Red: West bleeds into East

Through both form and content, Pamuk’s My Name is Red explores the subtle and non-linear ways in which Western ideas infiltrated Eastern art in the sixteenth century. The title emphasizes a western takeover in multiple ways. The very phrase “my name is” becomes a claim to subjectivity, an explicit assertion of agency. For this one one color to speak, while the others are not given voices in the novel, speaks to Pamuk’s wish to draw attention to the particular power of red.

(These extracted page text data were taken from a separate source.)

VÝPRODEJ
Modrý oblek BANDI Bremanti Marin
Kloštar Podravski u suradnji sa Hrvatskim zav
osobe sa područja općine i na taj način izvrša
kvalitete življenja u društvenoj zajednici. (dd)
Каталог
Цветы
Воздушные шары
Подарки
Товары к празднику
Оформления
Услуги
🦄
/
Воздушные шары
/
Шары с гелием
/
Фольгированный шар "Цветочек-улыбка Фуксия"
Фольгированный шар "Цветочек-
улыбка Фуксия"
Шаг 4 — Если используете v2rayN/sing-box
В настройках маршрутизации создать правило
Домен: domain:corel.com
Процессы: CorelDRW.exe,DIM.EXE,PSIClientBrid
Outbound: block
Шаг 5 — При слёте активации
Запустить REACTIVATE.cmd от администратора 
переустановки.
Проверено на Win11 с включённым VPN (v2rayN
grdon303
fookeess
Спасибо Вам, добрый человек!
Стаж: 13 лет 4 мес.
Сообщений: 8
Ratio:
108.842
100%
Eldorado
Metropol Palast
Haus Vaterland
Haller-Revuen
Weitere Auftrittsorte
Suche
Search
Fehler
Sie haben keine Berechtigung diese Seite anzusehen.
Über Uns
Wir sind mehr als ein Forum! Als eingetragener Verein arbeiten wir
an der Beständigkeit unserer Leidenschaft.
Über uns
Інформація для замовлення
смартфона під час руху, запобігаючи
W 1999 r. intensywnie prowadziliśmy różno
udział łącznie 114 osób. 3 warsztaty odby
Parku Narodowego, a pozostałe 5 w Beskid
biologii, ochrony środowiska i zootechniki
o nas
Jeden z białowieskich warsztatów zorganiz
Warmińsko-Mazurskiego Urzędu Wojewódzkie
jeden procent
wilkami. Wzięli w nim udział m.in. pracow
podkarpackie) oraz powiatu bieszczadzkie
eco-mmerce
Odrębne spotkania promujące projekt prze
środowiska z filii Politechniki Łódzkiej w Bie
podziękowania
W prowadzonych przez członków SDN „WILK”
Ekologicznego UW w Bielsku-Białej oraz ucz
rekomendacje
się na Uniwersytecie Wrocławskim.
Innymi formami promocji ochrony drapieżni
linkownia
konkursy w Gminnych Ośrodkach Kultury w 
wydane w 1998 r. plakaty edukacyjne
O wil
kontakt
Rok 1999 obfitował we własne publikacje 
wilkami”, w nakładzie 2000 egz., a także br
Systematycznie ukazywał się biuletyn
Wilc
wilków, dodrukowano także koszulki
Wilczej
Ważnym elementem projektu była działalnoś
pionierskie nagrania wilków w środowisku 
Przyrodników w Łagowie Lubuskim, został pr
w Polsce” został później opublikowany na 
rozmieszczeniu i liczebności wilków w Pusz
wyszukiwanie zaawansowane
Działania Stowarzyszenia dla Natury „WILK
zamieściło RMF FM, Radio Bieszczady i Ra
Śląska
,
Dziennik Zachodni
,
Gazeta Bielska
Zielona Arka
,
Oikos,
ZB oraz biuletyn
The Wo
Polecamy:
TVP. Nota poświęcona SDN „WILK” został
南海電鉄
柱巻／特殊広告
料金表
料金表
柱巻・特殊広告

The chapter on red begins with a sweeping paragraph that explains the enduring presence of the color. It bears witness to all of the core events of the world, subtler at first.  Still, the chapter closes with an authoritative statement. It states: “Thereby, as I bring my color to the page, it’s as if I command the world to ‘Be!’ Yes, those who cannot see would deny it, but the truth is I can be found everywhere” (188). Red addresses its own power to take over a page, and to capture the eye. The color acts like the West in the face of the world, inevitably dominating any image (i.e. any space/country) in which it appears. There is an oppressive, suffocating edge to this idea that recalls the violence and heedlessness of the West’s imposition upon the East. Furthermore, red is implicitly linked to pain and violence because it is the color of blood, and in turn, it is linked to fear.

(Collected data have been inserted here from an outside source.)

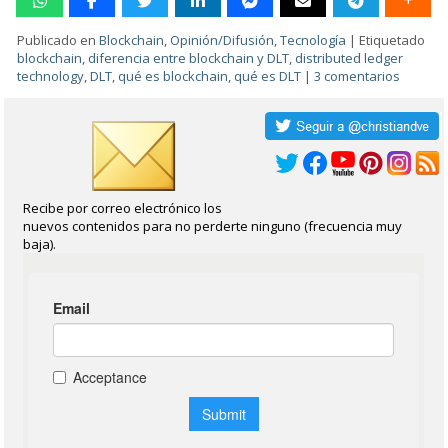
Publicado en
Blockchain
,
Opinión/Difusión
,
Tecnología
|
Etiquetado
blockchain
,
diferencia entre blockchain y DLT
,
distributed ledger
technology
,
DLT
,
qué es blockchain
,
qué es DLT
|
3 comentarios
Recibe por correo electrónico los
nuevos contenidos para no perderte ninguno (frecuencia muy
baja).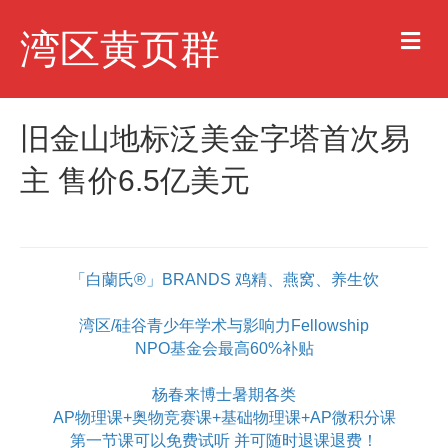
M
湾区黄页群
e
n
u
旧金山地标泛美金字塔首次易
主 售价6.5亿美元
「白蘭氏®」BRANDS 鸡精、燕窝、养生饮
湾区/硅谷青少年学术与影响力Fellowship
NPO基金会最高60%补贴
杨春来博士暑期各类
AP物理课+奥物竞赛课+基础物理课+AP微积分课
第一节课可以免费试听 并可随时退课退费！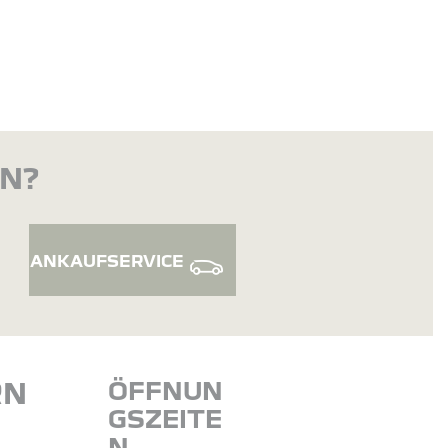
EN?
ANKAUFSERVICE
RN
ÖFFNUN
GSZEITE
N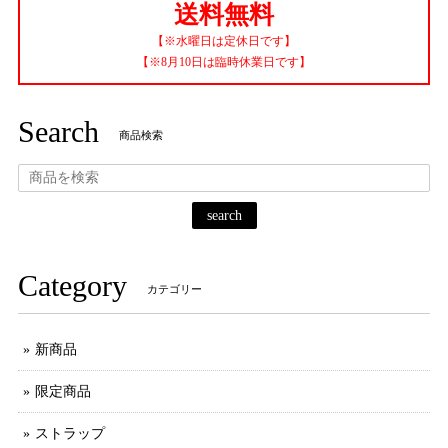
送料無料
【※水曜日は定休日です】
【※8月10日は臨時休業日です】
Search
商品検索
search
Category
カテゴリー
新商品
限定商品
ストラップ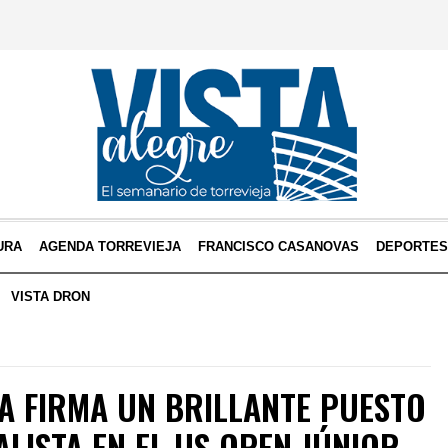
URA
AGENDA TORREVIEJA
FRANCISCO CASANOVAS
DEPORTE
VISTA DRON
A FIRMA UN BRILLANTE PUESTO
LISTA EN EL US OPEN JÚNIOR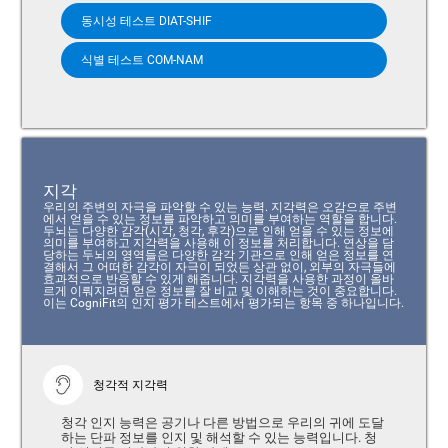
동시성 테스트 DIAT-SHIF
식별 테스트 COM-NAM
지각
우리의 주변의 자극을 파악할 수 있는 능력. 지각력은 오감으로 주변
에서 얻을 수 있는 정보를 파악하고 의미를 부여하는 역할을 합니다.
두뇌는 다양한 감각(시각, 청각, 후각)으로 인해 얻을 수 있는 정보에
의미를 부여하고 지각력을 사용해 이 정보를 처리합니다. 연상을 담
당하는 두뇌의 영역들은 다양한 감각 기관으로 인해 얻은 정보를 연
결해서 그 어떠한 감각이 자극이 되었든 상관 없이, 외부의 자극들에
효과적으로 반응할 수 있게 해줍니다. 지각력을 사용한 과정이 올바
르게 이뤄지려면 얻은 정보를 잘 비교 및 이해하는 것이 중요합니다.
이는 CogniFit의 인지 평가 테스트에서 평가되는 항목 중 하나입니다.
청각적 지각력
청각 인지 능력은 공기나 다른 방법으로 우리의 귀에 도달
하는 단파 정보를 인지 및 해석할 수 있는 능력입니다. 청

The entire book circles around the Western concepts of individual style, originality and and agency that clash with Eastern cultural and religious values. As red bleeds, increasingly, yet somewhat imperceptibly, into eastern manuscript pages, the people resist its power and its connotations. Similarly, as Western artistic tendencies seep into Eastern communities, artists, like the miniaturists in the novel, actively resist. This color lends force to the artwork, and establishes a precarious artistic authority that eastern artists were largely uncomfortable with. Red eclipses, overshadows, ruins illustrations. It flies in the face of rigid tenants of faith that shaped Persian society, threatening to bring down structures upon which it seemed their entire world was built.  Red is the West.